● **Records for processing**:
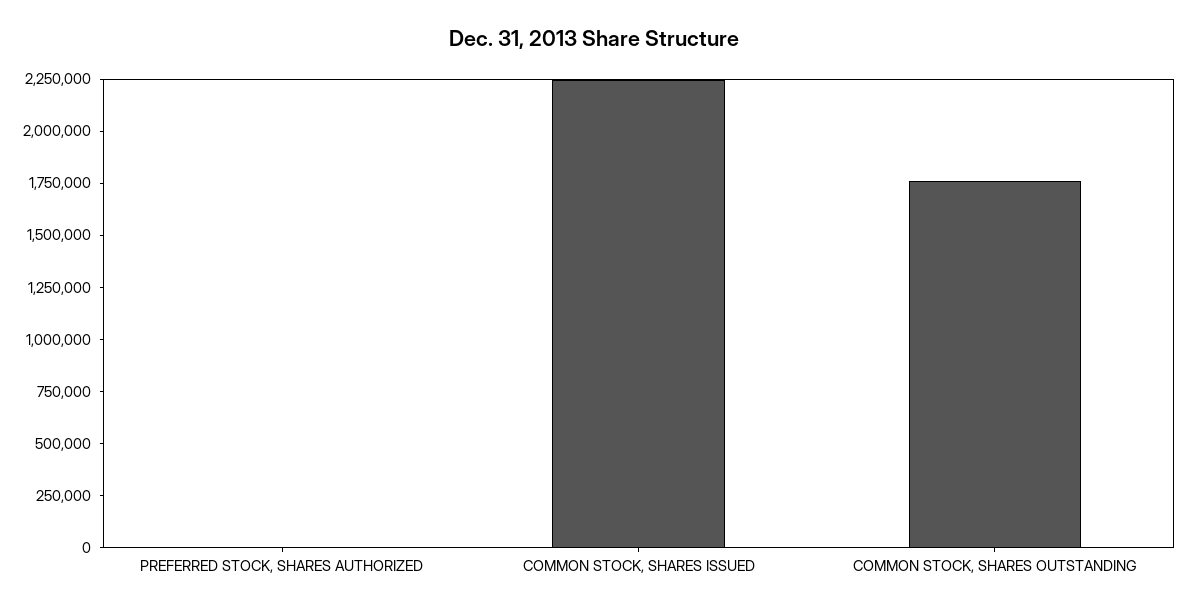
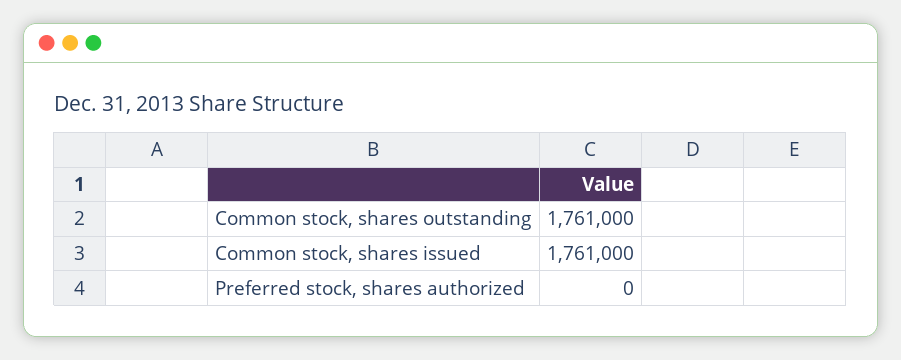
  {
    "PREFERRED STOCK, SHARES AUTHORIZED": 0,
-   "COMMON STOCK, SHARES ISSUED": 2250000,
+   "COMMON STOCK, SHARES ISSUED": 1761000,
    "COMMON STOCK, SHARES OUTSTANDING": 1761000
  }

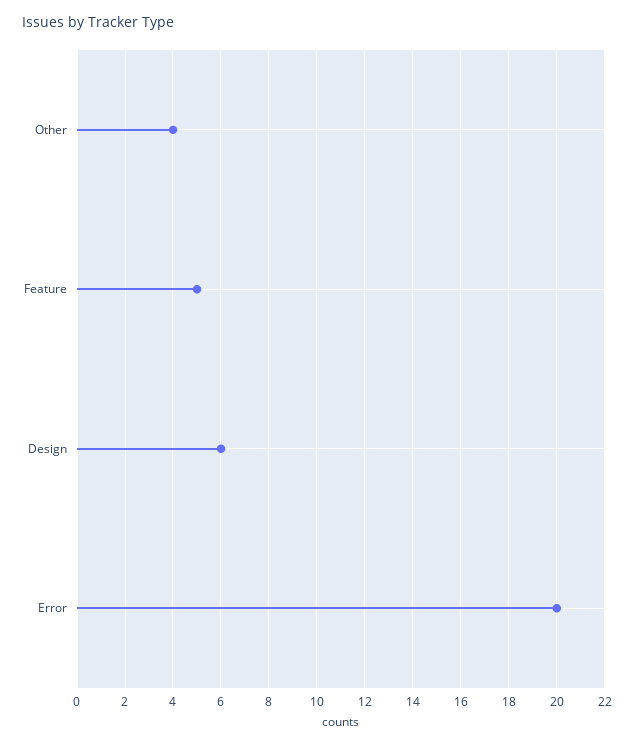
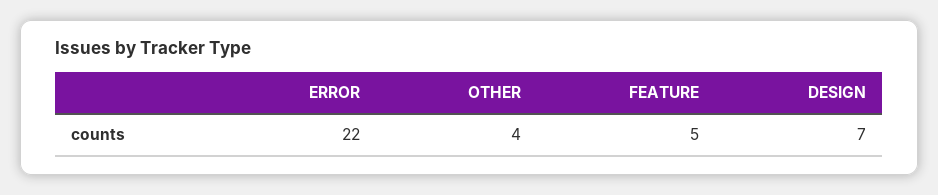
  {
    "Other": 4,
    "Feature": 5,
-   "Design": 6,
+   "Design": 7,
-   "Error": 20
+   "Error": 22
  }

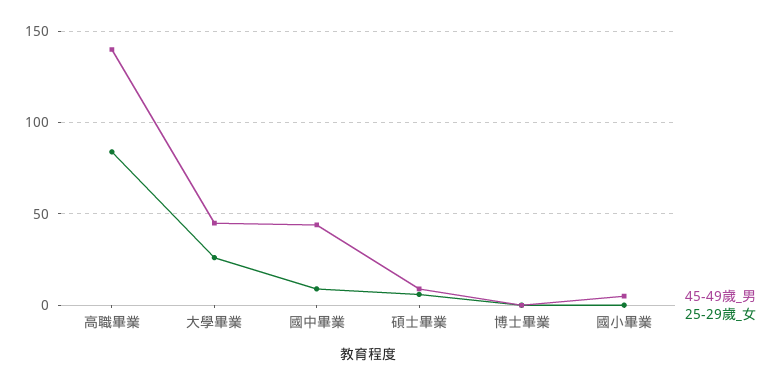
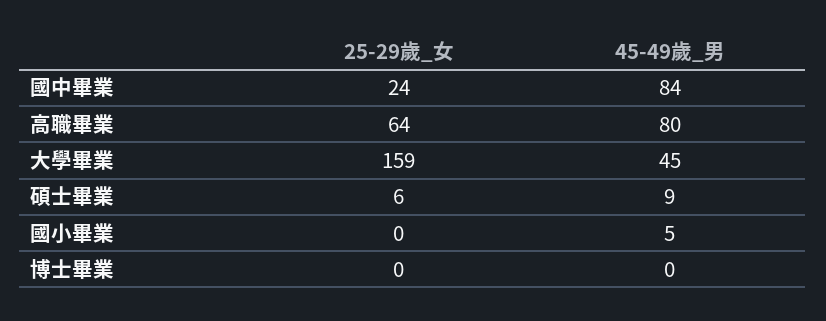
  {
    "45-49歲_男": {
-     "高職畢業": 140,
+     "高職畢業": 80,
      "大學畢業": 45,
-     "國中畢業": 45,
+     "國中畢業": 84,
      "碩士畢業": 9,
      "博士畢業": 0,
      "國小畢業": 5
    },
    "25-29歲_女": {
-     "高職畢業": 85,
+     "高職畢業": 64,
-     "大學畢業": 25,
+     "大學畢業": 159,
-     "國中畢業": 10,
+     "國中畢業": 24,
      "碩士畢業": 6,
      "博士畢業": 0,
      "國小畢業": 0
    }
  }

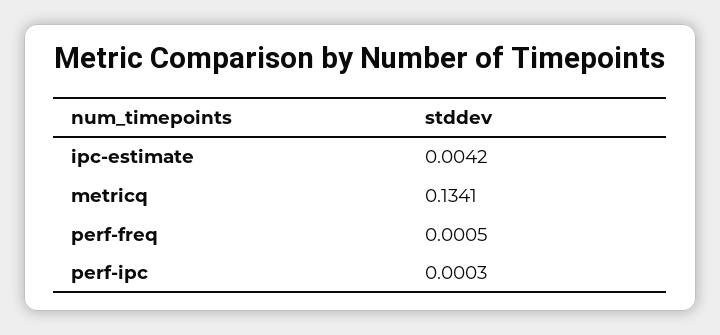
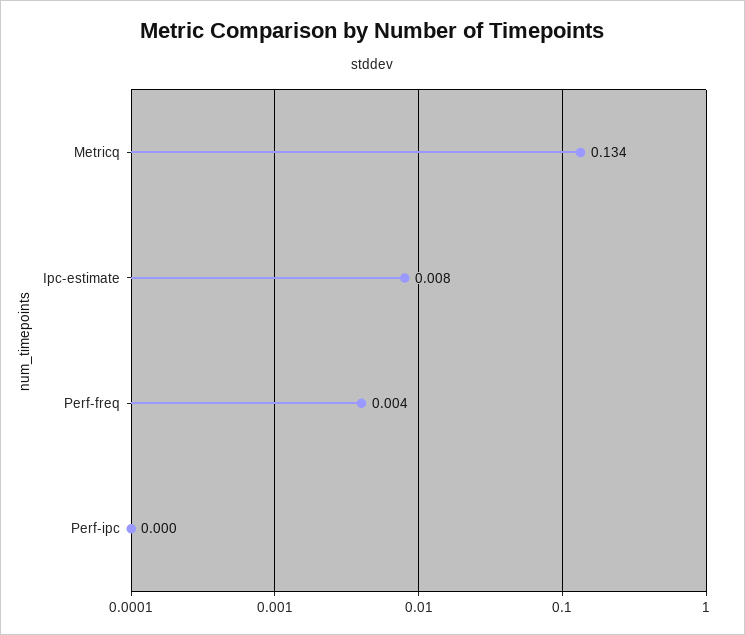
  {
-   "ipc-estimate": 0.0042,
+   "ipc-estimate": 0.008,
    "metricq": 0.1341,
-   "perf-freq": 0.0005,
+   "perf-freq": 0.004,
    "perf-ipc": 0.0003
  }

● **The task**:
Each line containing the word "perf" needs to be copied from the data above.

● **Reply**:
-   "perf-freq": 0.0005,
+   "perf-freq": 0.004,
    "perf-ipc": 0.0003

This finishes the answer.